3) check from produce machine 'telnet kafka_host kafka_port', may be producer does not see your kafka server in network

4) on both producer and kafka brokers, enter /etc/hosts and map IP to hostname for all 3 machines. They need not only know each other IPs, but be aware of host name to IP mapping (DNS service is an alternative)

5) Connect with consumer and try to consume your topic.

0
votes

Well, I don't know whether this qualifies as an answer, but it works.
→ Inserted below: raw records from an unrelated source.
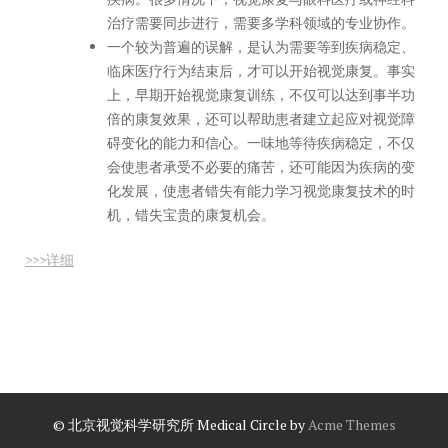
治疗需要同步进行，需要多学科领域的专业协作。
一个较为普遍的误解，是认为需要等到疾病稳定、
临床医疗行为结束后，才可以开始视觉康复。事实
上，早期开始视觉康复训练，不仅可以达到事半功
倍的康复效果，还可以帮助患者建立起应对视觉障
碍变化的能力和信心。一味地等待疾病稳定，不仅
会使患者承受不必要的痛苦，还可能因为疾病的变
化发展，使患者错失有能力学习视觉康复技术的时
机，错失宝贵的康复机会。
>>>详细
© 北京视觉科学研究所
Medical Circle by
Acme Themes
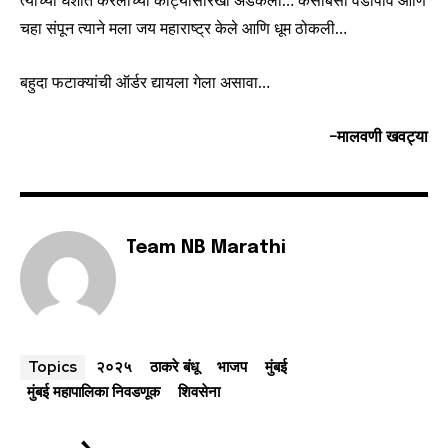
त्याच्या घशात करलीच्या काट्यासारखा अडकला… कसाबसा वडापाव आणि
चहा संपून त्याने मला जय महाराष्ट्र केले आणि धूम ठोकली…
बहुदा फटाक्यांची ऑर्डर द्यायला गेला असावा…
-मालवणी खवट्या
Team NB Marathi
२०२५
ठाकरे बंधू
भाजप
मुंबई
Topics
मुंबई महापालिका निवडणूक
शिवसेना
The solution was to create the new topic ("a-test-topic2") on the Broker 1 server (the original broker), and not the Broker 2 server (the broker added second).

Now if I take Broker 1 off line, then I can create a topic ("a-test-topic3") on the Broker 2 server - but then of course the replica number must be one, and so I will not be able to have any replicas (replicae?) on Broker 1.

Next, I bring Broker 1 back up, and try to create yet another topic ("a-test-topic4") on the Broker 2 server with a replica count of 2, and ...it works! For all partition on this new topic, Isr is 2,1 or 1,2 and leader is 1 or 2.

Hmm... so lets try to create a topic ("a-test-topic5") on the Broker 1 server. What happens? I get the same problem I originally had. The new topic partitions have no leaders and no Isr s. But I found a way to fix this - with Broker 1 running, I stopped Broker 2, then started Broker 2 again, and voila - this topic eventually gets, for all partitions, a Leader of 1 or 2 and Isrs of 1,2 or 2,1.

So I guess new topics can be created only on the first broker that was activated, or else all other brokers must be restarted?